Khando Kyi, qui est arrivée en Inde à la fin du mois de mai 2000, occupait précédemment un poste officiel au Planning Familial du département d'Akham Township. Ses responsabilités comprenaient la direction et la sensibilisation envers la politique de contrôle des naissances, et elle a rapporté de nombreux détails sur les familles qui dépassaient le nombre maximum autorisé d'enfants. Elle indique que ce nombre était de trois enfants pour les familles paysannes et de nomades, et que celles qui dépassaient cette limite devaient payer une amende de 3 000 yuan (environ 420e). Des amendes ont également été notifiées à propos de l'espacement des naissances : si un second enfant naît moins de trois ans après le premier enfant, la famille doit payer 80 yuan.

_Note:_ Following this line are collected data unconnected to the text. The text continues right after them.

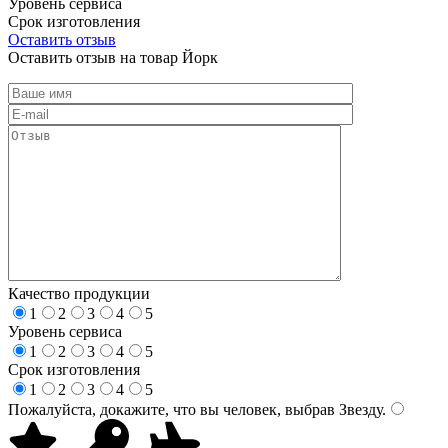
Уровень сервиса
Срок изготовления
Оставить отзыв
Оставить отзыв на товар Йорк
Качество продукции
1
2
3
4
5
Уровень сервиса
1
2
3
4
5
Срок изготовления
1
2
3
4
5
Пожалуйста, докажите, что вы человек, выбрав
Звезду
.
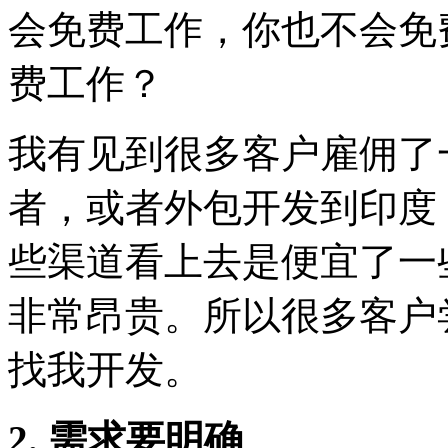
会免费工作，你也不会免
费工作？
我有见到很多客户雇佣了
者，或者外包开发到印度
些渠道看上去是便宜了一
非常昂贵。所以很多客户
找我开发。
2. 需求要明确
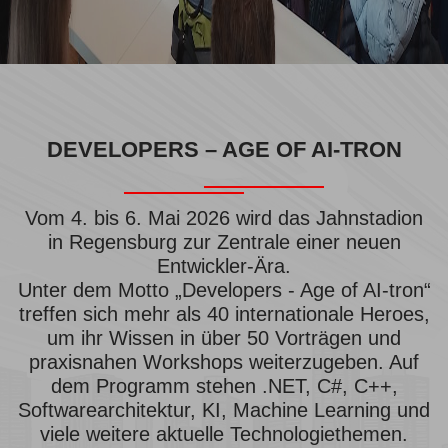
DEVELOPERS – AGE OF AI-TRON
Vom 4. bis 6. Mai 2026 wird das Jahnstadion
in Regensburg zur Zentrale einer neuen
Entwickler-Ära.
Unter dem Motto „Developers - Age of AI-tron“
treffen sich mehr als 40 internationale Heroes,
um ihr Wissen in über 50 Vorträgen und
praxisnahen Workshops weiterzugeben. Auf
dem Programm stehen .NET, C#, C++,
Softwarearchitektur, KI, Machine Learning und
viele weitere aktuelle Technologiethemen.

Les femmes tibétaines ont toujours joué un rôle actif en faveur de la promotion et la protection des droits de la personne et de la liberté. Depuis l'occupation chinoise au Tibet en 1959, des femmes, et tout particulièrement des nonnes, dirigent de nombreuses actions pacifiques visant à mettre fin à la répression chinoise.
En 1999, on dénombrait plus de 615 prisonnier-e-s politiques au Tibet, dont 62 avaient passé plusieurs années en prison. Leurs crimes : détenir une photo du Dalaï Lama, agiter le drapeau national tibétain, s'écrier " Tibet libre " lors d'une manifestation pacifique ou publiquement, coller des affiches en faveur du Tibet sur les murs, traduire en tibétain la Déclaration Universelle des Droits de l'Homme, ou tout simplement parler de la situation des droits humains au Tibet à des touristes ou à des journalistes. Actuellement, environ 135 000 tibétain-e-s sont réfugié-e-s dans le monde : 100 000 en Inde, 15 000 au Népal, 1 500 au Bhoutan, 2 300 en Suisse, 2 000 aux USA et au Canada, 100 en Grande Bretagne, 200 en France.


Photos et illustrations :

des femmes tibétaines se baillonent symboliquement pour dénoncer le silence qui leur est imposé, lors de la Quatrième conférence des nations unies sur les femmes. Pékin, 1995.
réfugiée tibétaine manifestant à Dharamsala, Inde, lors de la manifestation du 12 mars commémorant le soulèvement des femmes tibétaines. Photographie de Pierre-Yves Ginet, avec son aimable autorisation.

extrait d'un dessin de Samdo, réfugiée tibétaine de 16 ans.